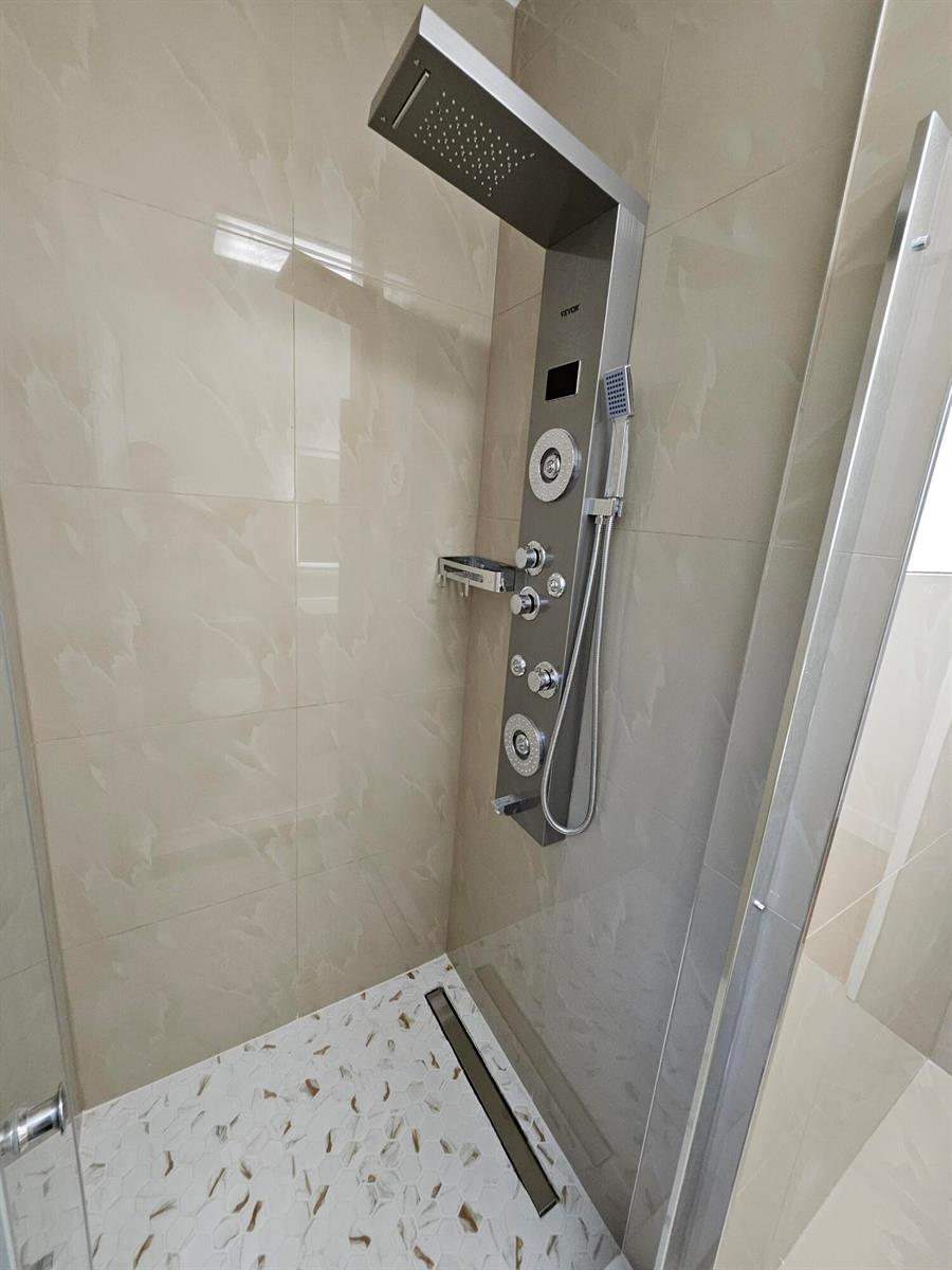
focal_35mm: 13
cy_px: 635
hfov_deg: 89.9
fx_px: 477
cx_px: 476
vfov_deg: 106.2
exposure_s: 1/60
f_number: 2.2
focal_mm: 1.74
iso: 200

★ ★ ★ ★ ★

Task to carry out:
Reproduce the entire listing exactly, but omit any pictures.

Exercise answer:
focal_35mm: 13
cy_px: 635
hfov_deg: 89.9
fx_px: 477
cx_px: 476
vfov_deg: 106.2
exposure_s: 1/60
f_number: 2.2
focal_mm: 1.74
iso: 200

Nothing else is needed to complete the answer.